Investments in some gas and nuclear power plants would be labelled as sustainable under rules proposed by the European Commission on Wednesday, a plan that has split countries and investors, and which some lawmakers will attempt to block.
Brussels has taken more than a year to decide if gas and nuclear energy should count as green investments in the EU’s taxonomy, an investor rule book designed to help raise massive amounts of private capital to meet EU climate-change targets.
In final rules published on Wednesday, gas power plants would be labelled green this decade if they emit less than 270 g of CO2 equivalent per kilowatt-hour, or have annual emissions below 550 kg CO2 equivalent per kwh over 20 years.
That could include gas plants with relatively high CO2 emissions today, provided they switch to low-carbon gas or reduce their running hours in later years.
Gas plants must switch to run on low-carbon gases by 2035. A requirement in a previous draft, for plants to start switching in 2026, was dropped.
New nuclear plants must receive construction permits before 2045 to get a green investment label, and be located in a country with a plan and funds to safely dispose of radioactive waste by 2050.
“We’re setting out how gas and nuclear could make a contribution in the difficult transition to climate neutrality,” EU financial services chief Mairead McGuinness said.
“We’re putting in place strict conditions for their inclusion in the taxonomy.”
The rules, which arrive as Europe grapples with surging energy prices and concerns about its reliance on imported Russian gas amid political tensions over Ukraine, have faced opposition on multiple fronts, including from campaigners, the EU’s expert advisers, some investors and countries. That debate reflects broader divisions among governments over the path to meet the EU’s goal of net-zero emissions by 2050.
EU countries and the European Parliament have four months to potentially block the rules, which could be done by a supermajority of 20 out of the 27 EU countries – a threshold seen as unlikely – or a majority of lawmakers.
Green EU lawmakers said on Wednesday they would campaign for the 353 votes needed to block the proposal, and already had roughly 250.

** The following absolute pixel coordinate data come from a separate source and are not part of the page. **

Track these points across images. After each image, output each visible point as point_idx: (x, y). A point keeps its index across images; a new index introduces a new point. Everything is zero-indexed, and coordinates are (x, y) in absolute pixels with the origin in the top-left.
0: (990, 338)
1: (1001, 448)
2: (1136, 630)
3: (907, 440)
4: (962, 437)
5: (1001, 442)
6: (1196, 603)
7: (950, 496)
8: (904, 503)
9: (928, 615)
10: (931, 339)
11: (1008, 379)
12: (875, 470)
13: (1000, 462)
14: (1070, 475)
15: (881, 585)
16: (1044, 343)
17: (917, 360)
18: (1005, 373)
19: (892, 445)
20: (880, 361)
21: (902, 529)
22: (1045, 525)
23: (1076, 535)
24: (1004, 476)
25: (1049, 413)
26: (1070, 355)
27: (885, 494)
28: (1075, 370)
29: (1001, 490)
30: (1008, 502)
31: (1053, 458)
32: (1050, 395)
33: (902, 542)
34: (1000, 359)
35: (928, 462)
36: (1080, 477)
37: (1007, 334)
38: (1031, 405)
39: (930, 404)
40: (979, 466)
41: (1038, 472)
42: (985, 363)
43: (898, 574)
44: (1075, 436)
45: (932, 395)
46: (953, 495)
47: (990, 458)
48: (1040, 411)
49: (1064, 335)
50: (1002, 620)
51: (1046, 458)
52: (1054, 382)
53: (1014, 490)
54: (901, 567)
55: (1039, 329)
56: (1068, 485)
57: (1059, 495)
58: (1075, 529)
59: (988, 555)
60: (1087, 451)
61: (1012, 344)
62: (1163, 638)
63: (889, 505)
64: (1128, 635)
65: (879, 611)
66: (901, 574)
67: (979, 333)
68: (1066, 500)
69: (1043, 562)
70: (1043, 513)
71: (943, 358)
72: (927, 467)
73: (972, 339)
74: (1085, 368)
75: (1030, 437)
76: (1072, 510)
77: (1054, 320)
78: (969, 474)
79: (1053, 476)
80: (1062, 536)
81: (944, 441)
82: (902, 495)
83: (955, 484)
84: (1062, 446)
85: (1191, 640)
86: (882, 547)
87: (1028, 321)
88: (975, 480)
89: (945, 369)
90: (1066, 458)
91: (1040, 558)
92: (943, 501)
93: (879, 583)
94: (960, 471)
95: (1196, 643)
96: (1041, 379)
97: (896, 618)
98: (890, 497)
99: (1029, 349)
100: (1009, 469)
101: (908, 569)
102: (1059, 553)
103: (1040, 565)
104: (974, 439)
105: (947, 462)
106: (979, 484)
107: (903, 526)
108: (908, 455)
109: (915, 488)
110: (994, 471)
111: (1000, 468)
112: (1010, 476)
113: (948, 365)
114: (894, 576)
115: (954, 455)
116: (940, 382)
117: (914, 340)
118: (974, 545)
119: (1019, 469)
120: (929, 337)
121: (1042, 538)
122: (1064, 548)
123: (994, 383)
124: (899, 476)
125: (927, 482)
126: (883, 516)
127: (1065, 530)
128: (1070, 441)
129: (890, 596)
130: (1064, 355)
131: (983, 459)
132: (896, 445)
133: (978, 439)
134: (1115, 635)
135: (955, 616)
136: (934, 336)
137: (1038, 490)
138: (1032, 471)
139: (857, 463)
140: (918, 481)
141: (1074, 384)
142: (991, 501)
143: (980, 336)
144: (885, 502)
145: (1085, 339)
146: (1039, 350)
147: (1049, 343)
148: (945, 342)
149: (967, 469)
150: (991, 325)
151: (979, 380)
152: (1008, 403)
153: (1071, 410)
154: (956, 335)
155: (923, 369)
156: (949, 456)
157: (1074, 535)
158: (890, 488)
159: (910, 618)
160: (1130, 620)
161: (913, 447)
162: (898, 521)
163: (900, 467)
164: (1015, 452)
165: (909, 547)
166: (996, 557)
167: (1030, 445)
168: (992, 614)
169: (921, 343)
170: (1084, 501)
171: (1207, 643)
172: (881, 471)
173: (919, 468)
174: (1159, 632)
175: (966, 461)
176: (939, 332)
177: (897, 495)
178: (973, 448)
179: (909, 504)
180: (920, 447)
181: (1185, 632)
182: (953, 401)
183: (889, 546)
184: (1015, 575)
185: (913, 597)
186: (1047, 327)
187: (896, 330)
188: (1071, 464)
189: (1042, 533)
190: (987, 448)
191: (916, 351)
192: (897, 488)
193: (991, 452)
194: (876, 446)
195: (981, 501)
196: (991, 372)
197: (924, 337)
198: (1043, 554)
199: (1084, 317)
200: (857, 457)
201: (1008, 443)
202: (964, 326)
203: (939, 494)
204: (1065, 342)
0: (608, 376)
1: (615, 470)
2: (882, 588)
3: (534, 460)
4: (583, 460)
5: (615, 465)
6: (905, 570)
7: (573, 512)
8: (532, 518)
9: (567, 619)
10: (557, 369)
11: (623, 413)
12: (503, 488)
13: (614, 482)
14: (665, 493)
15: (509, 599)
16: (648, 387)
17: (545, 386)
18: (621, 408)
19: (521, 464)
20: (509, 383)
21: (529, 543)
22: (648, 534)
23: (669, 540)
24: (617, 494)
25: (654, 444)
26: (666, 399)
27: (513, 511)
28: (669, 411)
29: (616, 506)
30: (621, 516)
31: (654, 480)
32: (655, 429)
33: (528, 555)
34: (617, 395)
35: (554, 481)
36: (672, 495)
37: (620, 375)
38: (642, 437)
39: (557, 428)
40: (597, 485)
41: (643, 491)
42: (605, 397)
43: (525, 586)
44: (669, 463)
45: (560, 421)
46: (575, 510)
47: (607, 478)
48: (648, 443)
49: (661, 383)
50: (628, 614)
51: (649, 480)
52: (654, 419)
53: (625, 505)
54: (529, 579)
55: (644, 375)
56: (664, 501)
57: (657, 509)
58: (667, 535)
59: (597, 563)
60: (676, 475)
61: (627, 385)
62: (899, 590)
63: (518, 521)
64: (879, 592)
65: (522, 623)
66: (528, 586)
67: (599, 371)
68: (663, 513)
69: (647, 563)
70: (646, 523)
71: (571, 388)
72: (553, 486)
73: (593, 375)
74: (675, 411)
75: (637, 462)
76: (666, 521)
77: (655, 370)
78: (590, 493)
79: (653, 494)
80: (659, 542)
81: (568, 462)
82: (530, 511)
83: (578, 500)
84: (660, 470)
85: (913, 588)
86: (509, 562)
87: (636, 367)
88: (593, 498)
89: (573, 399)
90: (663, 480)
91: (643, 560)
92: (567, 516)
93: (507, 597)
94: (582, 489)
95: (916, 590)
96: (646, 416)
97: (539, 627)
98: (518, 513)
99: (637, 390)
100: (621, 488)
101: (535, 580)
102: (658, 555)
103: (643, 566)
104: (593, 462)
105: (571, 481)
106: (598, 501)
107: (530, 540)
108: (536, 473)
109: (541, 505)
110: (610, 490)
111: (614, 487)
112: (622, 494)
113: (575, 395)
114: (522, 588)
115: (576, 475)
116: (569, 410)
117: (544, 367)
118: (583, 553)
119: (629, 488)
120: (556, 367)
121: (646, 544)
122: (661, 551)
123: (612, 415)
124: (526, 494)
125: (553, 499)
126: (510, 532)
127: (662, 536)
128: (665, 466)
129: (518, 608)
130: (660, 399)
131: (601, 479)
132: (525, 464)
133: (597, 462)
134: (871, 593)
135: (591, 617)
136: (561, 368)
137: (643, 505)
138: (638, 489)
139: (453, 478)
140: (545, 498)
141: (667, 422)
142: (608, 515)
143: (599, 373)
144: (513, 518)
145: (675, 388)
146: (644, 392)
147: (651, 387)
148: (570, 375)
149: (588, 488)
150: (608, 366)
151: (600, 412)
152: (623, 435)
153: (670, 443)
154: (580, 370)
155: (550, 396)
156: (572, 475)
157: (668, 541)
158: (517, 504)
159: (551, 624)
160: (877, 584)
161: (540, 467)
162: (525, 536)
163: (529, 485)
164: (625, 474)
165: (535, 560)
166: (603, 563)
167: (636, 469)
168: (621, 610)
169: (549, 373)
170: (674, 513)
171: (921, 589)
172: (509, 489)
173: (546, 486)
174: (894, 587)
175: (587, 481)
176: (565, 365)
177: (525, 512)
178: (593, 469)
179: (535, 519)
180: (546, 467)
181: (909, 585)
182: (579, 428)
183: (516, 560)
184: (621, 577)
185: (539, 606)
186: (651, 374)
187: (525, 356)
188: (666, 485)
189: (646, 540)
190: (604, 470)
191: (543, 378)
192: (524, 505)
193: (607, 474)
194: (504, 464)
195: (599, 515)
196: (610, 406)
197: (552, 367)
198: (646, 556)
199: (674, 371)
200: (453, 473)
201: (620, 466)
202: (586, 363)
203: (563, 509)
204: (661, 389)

“There is still a chance to stop this,” German Green lawmaker Michael Bloss said.
The Austrian government on Wednesday repeated its threat to take legal action over nuclear’s green label. While opponents cite concerns over nuclear waste disposal, pro-nuclear states including France say the CO2-free energy source is crucial to meet climate targets.
Gas is similarly divisive, with Poland and Bulgaria among the states that say gas investments should be encouraged to phase out higher-polluting coal. Denmark, Ireland and others say labelling the fossil fuel as green would undermine the EU’s leadership in fighting climate change.
If approved, the gas and nuclear rules would apply from January, 2023, when providers of financial products must disclose what share of their investments comply. The taxonomy does not oblige investors to make “sustainable” investments – rather, it limits which ones can be marketed as such.